Wednesday, February 18, 2015

29 and Long Distance

Before 2012, I honestly never imagined that I would find someone to fall in love with. I was apathetic and cynical about love, because I simply didn't believe in it. I scoffed at things like "true love" and "unconditional love" because to me, a relationship was about politics and carefully calculated chess moves.

I am so happy to tell the world that I was wrong. It's without a doubt that I've found the most wonderful person to join me on my life's journey, someone to hold hands with through the worst days and the best days, someone to tell me the things I need to hear as well as the things I don't want to hear, someone to put a smile on my face regardless of bad tidings or good.

I've found someone who planned his life to mine, who waited for months away from me while slowly reaching towards our goal, who supports me all the way. He shoulders the weight of responsibility quietly, always two steps ahead of me.

I don't want to lie. Long distance relationships aren't easy. It's so fucking hard. We always miss each other (in both ways), and our texts get replied hours late. Someone ends up losing sleep (usually him, even though I insist he shouldn't). We run out of things to say, sometimes, because our worlds are so different now. We exhaust the usual jokes and reminisces, our "do you remembers" because we haven't made a new "do you remember" in so long. Our excitement for gifts and parcels fizzle out because it's been forever and asking "did you get it?" every 18 hours doesn't make the parcel magically appear. Sometimes, I admit, I nearly forget the sound of his voice because we haven't spoken in so long. Sometimes we fight, sometimes we go to sleep crying separately, sometimes we say things we don't mean. Sometimes we feel like it's the end of the road, where do we go from here, and sometimes we just say nothing at all.

But most times we try our hardest. Most times we laugh over stupid YouTube videos, or play a campaign (or three) of Left 4 Dead 2, or watch a movie together. Most times we update each other on things we eat and things we do. Most times I remind him there's only a couple more weeks left before I come home. Most times we spend hours telling each other in detail about why we love each other. Most times we talk about anything and everything. Most times we have no cloud in our future together.

We've missed our second anniversary, Christmas, New Year's, and Valentine's Day. Yet I'm still so ridiculously happy that for the past two years we could properly celebrate these special days that I never used to celebrate. I never bothered, I never cared. Now I do, only because it means I get to spend time with him and look back on our journey.

For the days that don't require looking back though... We look forward. Because we're so young, and the world still has so much potential, and regardless of where life takes us we'll travel together.

Because I'm your tsuma, and you're my otto ♥︎ Happy 29th monthsary love! I miss you lots!!

Saturday, February 14, 2015

Positive Start, and Onwards...

So I just want to say that I have a job now. A steady, entry-level job that will get me by when I feel like eating out and things like that.

It's a strange idea to get used to. It's another responsibility added to my plate. This year I've just been piling my plate like I'm at a buffet, assuring myself that "I'm fine, I can still eat." I wonder if I know when I've bitten off more than I can chew.

Days are dragging by slowly. Torturously, even. It's probably because I've filled my schedule but also spaced out my time (good time management, see) so I always have breathing room but all the breathing room is just making me check my phone every 20 minutes because why won't the days go by faster.

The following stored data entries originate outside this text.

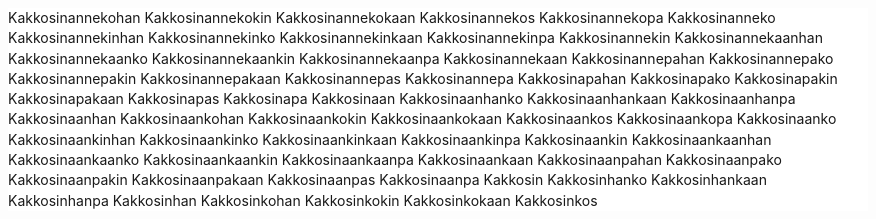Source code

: Kakkosinannekohan
Kakkosinannekokin
Kakkosinannekokaan
Kakkosinannekos
Kakkosinannekopa
Kakkosinanneko
Kakkosinannekinhan
Kakkosinannekinko
Kakkosinannekinkaan
Kakkosinannekinpa
Kakkosinannekin
Kakkosinannekaanhan
Kakkosinannekaanko
Kakkosinannekaankin
Kakkosinannekaanpa
Kakkosinannekaan
Kakkosinannepahan
Kakkosinannepako
Kakkosinannepakin
Kakkosinannepakaan
Kakkosinannepas
Kakkosinannepa
Kakkosinapahan
Kakkosinapako
Kakkosinapakin
Kakkosinapakaan
Kakkosinapas
Kakkosinapa
Kakkosinaan
Kakkosinaanhanko
Kakkosinaanhankaan
Kakkosinaanhanpa
Kakkosinaanhan
Kakkosinaankohan
Kakkosinaankokin
Kakkosinaankokaan
Kakkosinaankos
Kakkosinaankopa
Kakkosinaanko
Kakkosinaankinhan
Kakkosinaankinko
Kakkosinaankinkaan
Kakkosinaankinpa
Kakkosinaankin
Kakkosinaankaanhan
Kakkosinaankaanko
Kakkosinaankaankin
Kakkosinaankaanpa
Kakkosinaankaan
Kakkosinaanpahan
Kakkosinaanpako
Kakkosinaanpakin
Kakkosinaanpakaan
Kakkosinaanpas
Kakkosinaanpa
Kakkosin
Kakkosinhanko
Kakkosinhankaan
Kakkosinhanpa
Kakkosinhan
Kakkosinkohan
Kakkosinkokin
Kakkosinkokaan
Kakkosinkos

It's Valentine's Day, and when everyone else is celebrating, people in long distance relationships have it even worse than people who shout about being forever alone. It's so much worse when you actually do have someone... but you just can't be together.

Regardless, I honestly thought I would enjoy my four day weekend more... yet these past days I've just been stressing about a research essay and homework assignment that I simply don't have the motivation to do. I want to do it. And I don't want to either.

In one blog post I've ranted about responsibilities, long distance relationships, and procrastination. Hey, at least I'm doing something.

I'm just so impatient right now. The stupid weather is being hot and cold, and I'm coughing my lungs out, and I just really want to wear shorts again.

I'm going to die in the heat and humidity when I go back to Malaysia in the summer.